The oil industry has warned the government of supply chain disruption and increase in oil sector’s circular debt if it maintained product rates despite rising international prices.
“Based on the critical condition of the industry and increasing trend in POL prices, we urge you to ensure that no further petroleum differential claim (PDC) is imposed on the industry as it will have an unmanageable impact on the cash flows of the industry and may also lead to catastrophic disruption in the POL supply chain,” said the Oil Companies Advisory Council (OCAC) — an umbrella organisation of more than two dozen oil refineries and marketing companies.

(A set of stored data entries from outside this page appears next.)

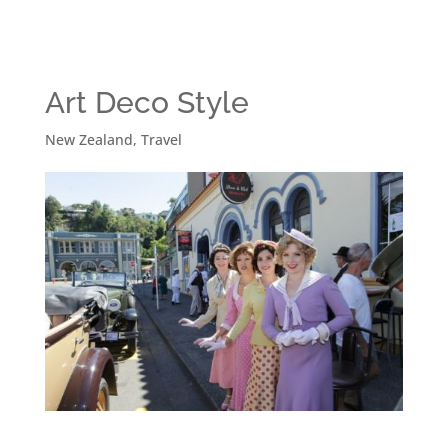
Art Deco Style
New Zealand
,
Travel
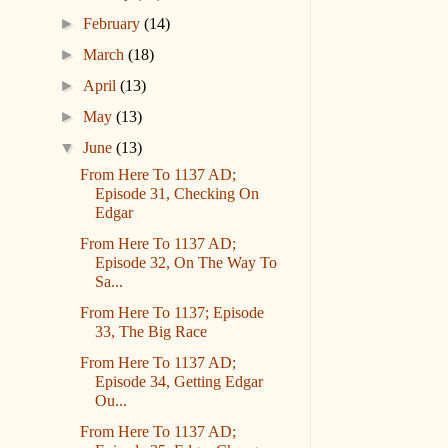
►
February
(14)
►
March
(18)
►
April
(13)
►
May
(13)
▼
June
(13)
From Here To 1137 AD;
Episode 31, Checking On
Edgar
From Here To 1137 AD;
Episode 32, On The Way To
Sa...
From Here To 1137; Episode
33, The Big Race
From Here To 1137 AD;
Episode 34, Getting Edgar
Ou...
From Here To 1137 AD;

In fortnightly oil price review due on January 31, the prime minister rejected a proposal of the ministry of energy to increase petrol and HSD prices by Rs11 and Rs14 per liter to pass on the impact of international prices to consumers. In doing so, the government abolished general sales tax on key petroleum products, including petrol, high speed diesel (HSD), kerosene and light diesel oil (LDO) and reduced petroleum levy (PL) by Rs4.90 per liter on petrol and Rs4.13 per liter on HSD.

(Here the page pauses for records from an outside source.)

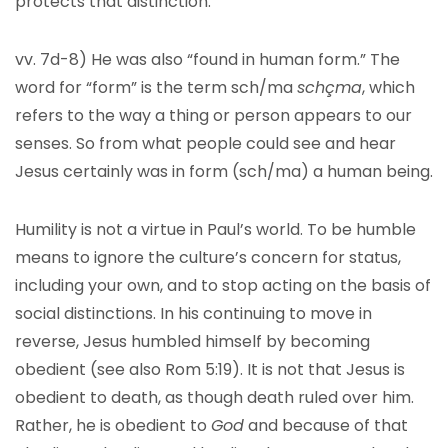
protects that distinction.
vv. 7d-8) He was also “found in human form.” The
word for “form” is the term sch/ma
schçma
, which
refers to the way a thing or person appears to our
senses. So from what people could see and hear
Jesus certainly was in form (sch/ma) a human being.
Humility is not a virtue in Paul’s world. To be humble
means to ignore the culture’s concern for status,
including your own, and to stop acting on the basis of
social distinctions. In his continuing to move in
reverse, Jesus humbled himself by becoming
obedient (see also Rom 5:19). It is not that Jesus is
obedient to death, as though death ruled over him.
Rather, he is obedient to
God
and because of that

At present, there is not GST on all these products while PL stands at Rs13.92per liter on petrol and Rs9.30 per liter on HSD. The PL on kerosene and LDO now stands at Re1 and Rs5.5 per litre, respectively. This is despite the fact that the government had given a commitment to the International Monetary Fund (IMF) to increase PL on petrol and diesel by Rs4 per liter every month until it reached a maximum permissible limit of Rs30 per litre.